## Page excerpt
Email personalization has been a major priority for marketers for well over a decade. In Oracle Digital Experience Agency’s annual Email Marketing Survey, personalization has been among the top three trends in terms of both adoption and impact for all five years that we’ve done the survey. This finding is echoed by lots of other surveys, all of which indicate marketers putting significant effort into using their subscriber data to make their campaigns significantly more individually relevant.

You might react to this long-term trend by thinking one of two things:

  1. Wow, personalization is perennially a good investment that pays off.
  2. Yikes, personalization is clearly really difficult to execute on, otherwise we’d be moving on to other priorities as an industry.

When I recently spoke with Everyone Hates Your Brand podcast host Rob Voase, the latter was top of mind for him. He asked me:

What is it that is so hard to get right about personalization? Is it poor data? Is it legacy systems? Is it just too much hassle to do it? Why does personalization seem to be continually on the top of the list of things to do?

Those are all great questions, but let’s start with the last one, because that one gets at the core of the issue.

Email Personalization: Always a Priority?

I don’t see this as a failure because I don’t see personalization as a toggle. It’s not that your emails are personalized or they’re not. It’s a slider with a range of possible personalization opportunities.

So, some of your emails might be a 0, containing no personalized content whatsoever. Depending on the message and its goal, that might be totally fine. Meanwhile, other messages might be a 10, with considerable personalization based on demographic, geographic, psychographic, firmographic and other information. We’ve identified more than 170 attributes that can be used for personalization and segmentation efforts, so the possibilities are vast. 

A person wearing a checked shirt and gold pants looks at their email account on a smartphone in piece about email personalization.
We’ve identified more than 170 attributes that can be used for personalization and segmentation efforts, so the possibilities are vast. AntonioDiaz on Adobe Stock Photos

But it’s even more complicated than that, because the scale of the slider is constantly expanding as we gain new technological and operational capabilities. For instance, 20 years ago, it was probably just a 3-point slider. Most emails contained no personalization; transactional emails were highly personalized (by the standards of the time); and then, in between, we had broadcast emails with first-name personalization, which was all the rage. That’s about it.

Flash forward to today and it’s probably a 30-point slider. Now, first-name personalization is a hollow gesture unless you’re backing that up with much deep personalization that demonstrates that you really know the subscriber. Personalizing with loyalty level, recommended products based on past purchases and browsing, recommended content and help articles based on app activity, and on and on are all possibilities.

## Exercise material
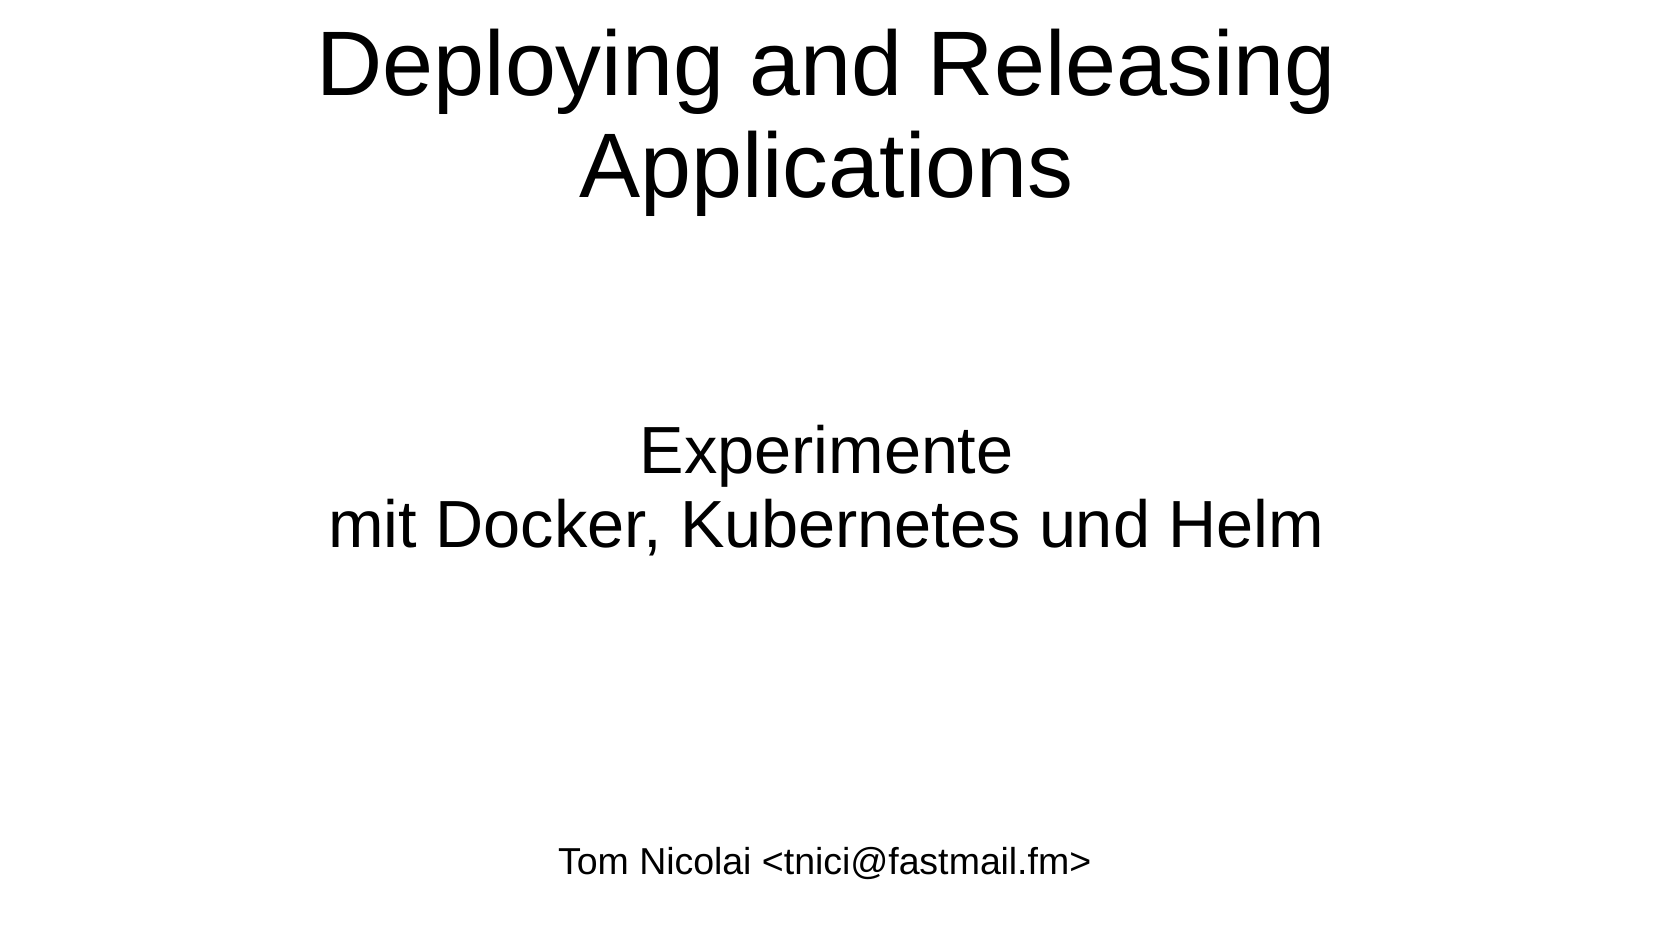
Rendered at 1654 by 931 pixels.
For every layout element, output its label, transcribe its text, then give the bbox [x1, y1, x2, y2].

title Deploying and Releasing Applications [82, 12, 1571, 217]
text_box Tom Nicolai <tnici@fastmail.fm> [543, 832, 1317, 890]
subtitle Experimente mit Docker, Kubernetes und Helm [82, 217, 1571, 758]
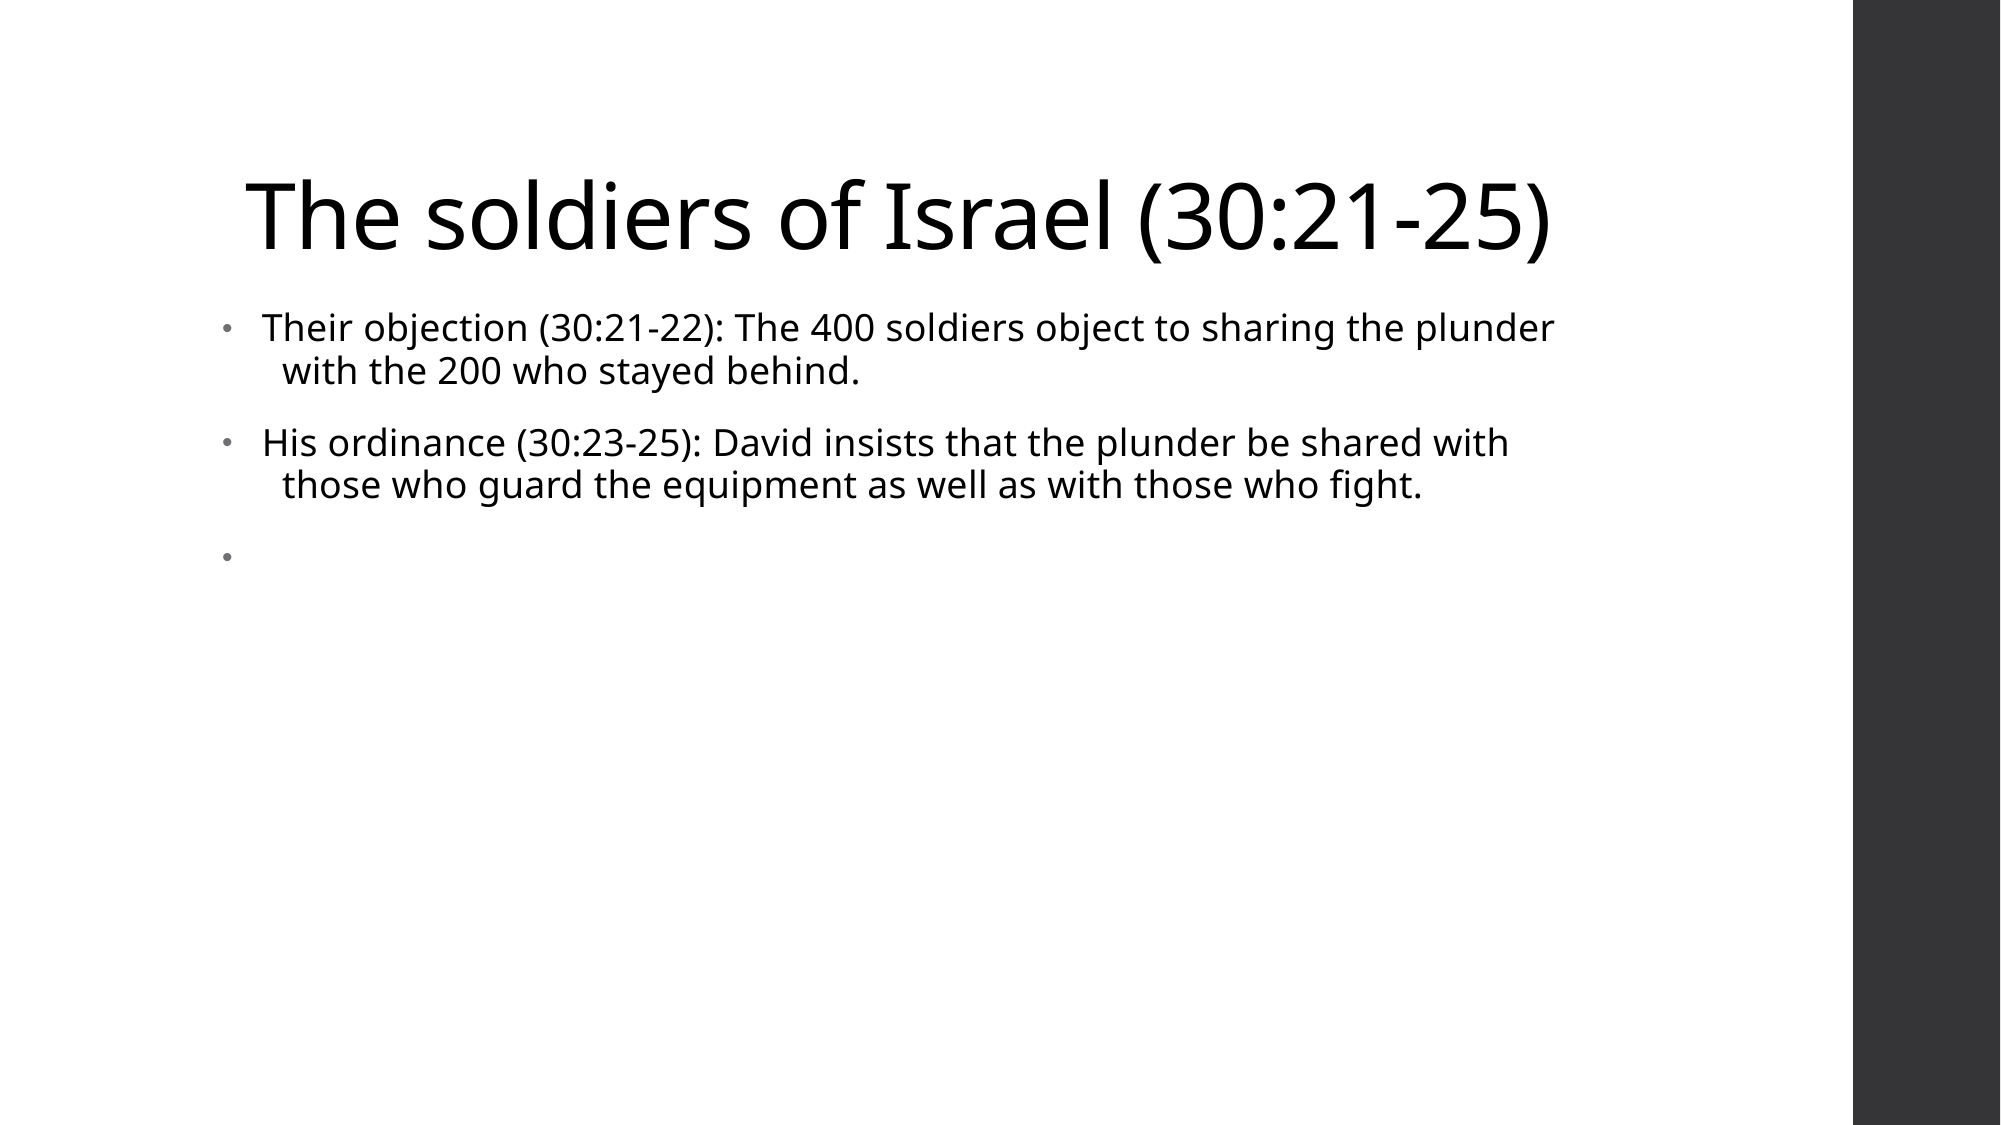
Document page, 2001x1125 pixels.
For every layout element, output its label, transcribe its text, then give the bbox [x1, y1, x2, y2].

## Tasks and exercises
A – In the email personalization excerpt, how many attributes have been identified for use in personalization and segmentation?
B – Render part of the records as a Markdown table with the columns Row and Line, numbering each row and omitting blank lines. Begin at the line that has "Document page, 2001x1125 pixels." and continue through the last line of the records.

## The replies
A – More than 170.

B –
| Row | Line |
|---|---|
| 1 | Document page, 2001x1125 pixels. |
| 2 | For every layout element, output its label, transcribe its text, then give the bbox [x1, y1, x2, y2]. |